The brick synagogue reopened in June, replacing a wooden one that burnt down in 1993 as a result of arson.
Moscow Mayor Yuriy Luzhkov, who attended the June opening of the synagogue, said at the time, “The city authorities will never tolerate the slightest display of inequality or oppression toward the Jews.”
Vladimir Porokhov, district police chief, said last Friday that he was determined to capture those responsible for the bombing.
No one has been apprehended in connection with the bombing, Mark Levin, executive director of the National Conference on Soviet Jewry, said in a telephone interview Sunday from Maryland.
Except for a guard, no one was inside the synagogue at the time of the Aug. 22 bombing, which occurred at night.

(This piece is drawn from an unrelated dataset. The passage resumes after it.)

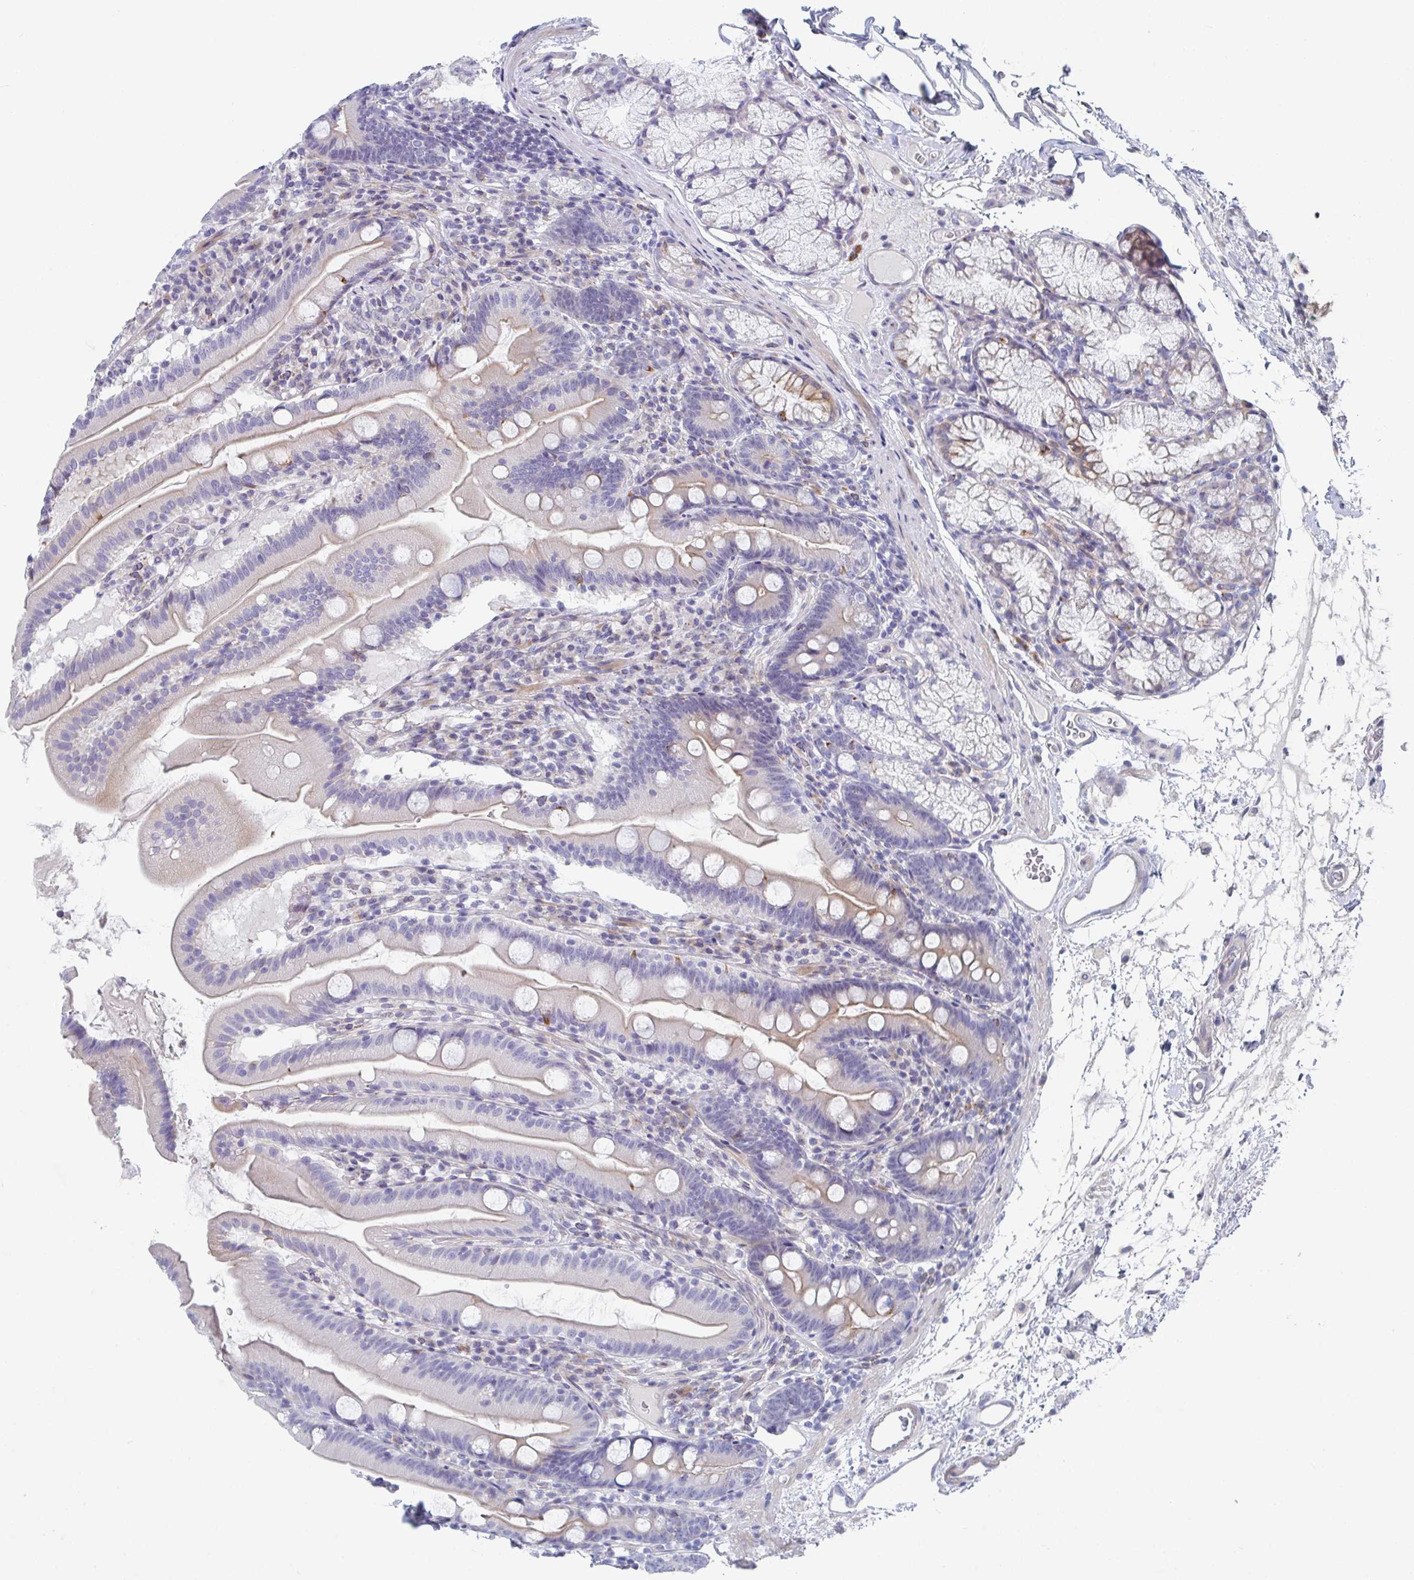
{"staining": {"intensity": "weak", "quantity": "25%-75%", "location": "cytoplasmic/membranous"}, "tissue": "duodenum", "cell_type": "Glandular cells", "image_type": "normal", "snomed": [{"axis": "morphology", "description": "Normal tissue, NOS"}, {"axis": "topography", "description": "Duodenum"}], "caption": "Benign duodenum displays weak cytoplasmic/membranous positivity in approximately 25%-75% of glandular cells (Brightfield microscopy of DAB IHC at high magnification)..", "gene": "KLHL33", "patient": {"sex": "female", "age": 67}}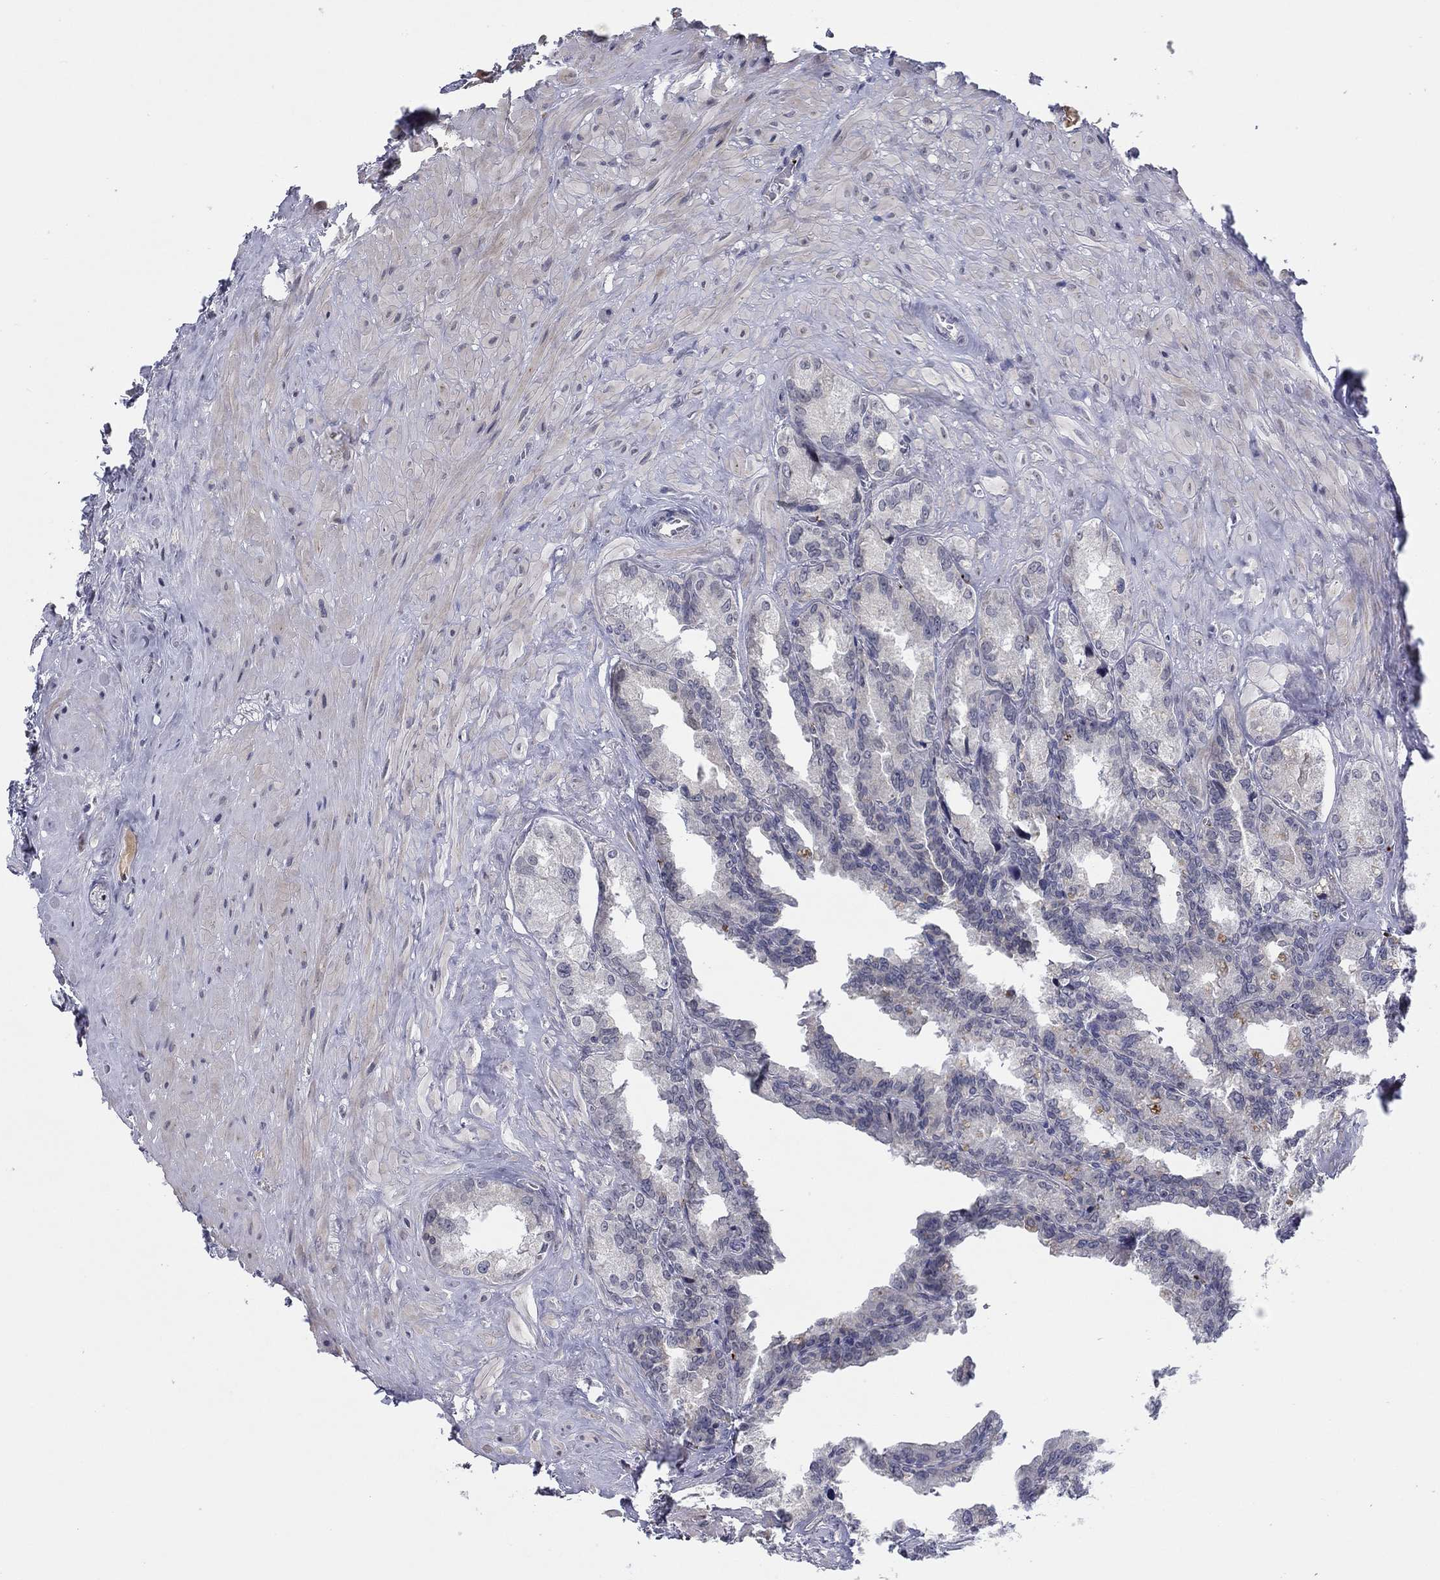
{"staining": {"intensity": "negative", "quantity": "none", "location": "none"}, "tissue": "seminal vesicle", "cell_type": "Glandular cells", "image_type": "normal", "snomed": [{"axis": "morphology", "description": "Normal tissue, NOS"}, {"axis": "topography", "description": "Seminal veicle"}], "caption": "Immunohistochemistry (IHC) of unremarkable human seminal vesicle exhibits no expression in glandular cells.", "gene": "ALOX12", "patient": {"sex": "male", "age": 72}}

Lazar said people usually study in the synagogue at night, but that on the night of the bombing, many of those people were at a wedding in another part of the city.
The wedding was originally scheduled to take place at the synagogue, Levin said, adding, “Had the wedding not been moved, there would have been serious loss of human life.”
“The bomb was strategically placed to do the maximum amount of damage,” Levin said.
He said his organization plans to follow up with both U.S. and Russian government officials.
Levin said that during the weekend, U.S. Ambassador to Russia Thomas Pickering visited the damaged synagogue.
The combination of the bombing and the arson fire “puts the Jewish community as a whole in Moscow on edge,” Levin said.
Lazar said, “If our parents fought against communism, today we have to fight against hooliganism. The best way to fight it is to show that we are not intimidated by such acts. We will continue to build the Jewish community under any circumstances.”
The blast came a day after construction began on a new Jewish community center, to be located next to the synagogue. The new center is the biggest project of its kind being carried out in Russia since the dissolution of the Soviet Union.
The synagogue, located in the Maryina Roshcha section of Moscow, was first built in what used to be a Jewish neighborhood.
The wooden synagogue was constructed on the site where the city’s first Chasidic house of worship was situated.
In December 1993, the 70-year-old wooden synagogue was destroyed by an act of arson.
No one has been charged in connection with that crime.
(JTA staff writer Alissa Kaplan in New York contributed to this report.)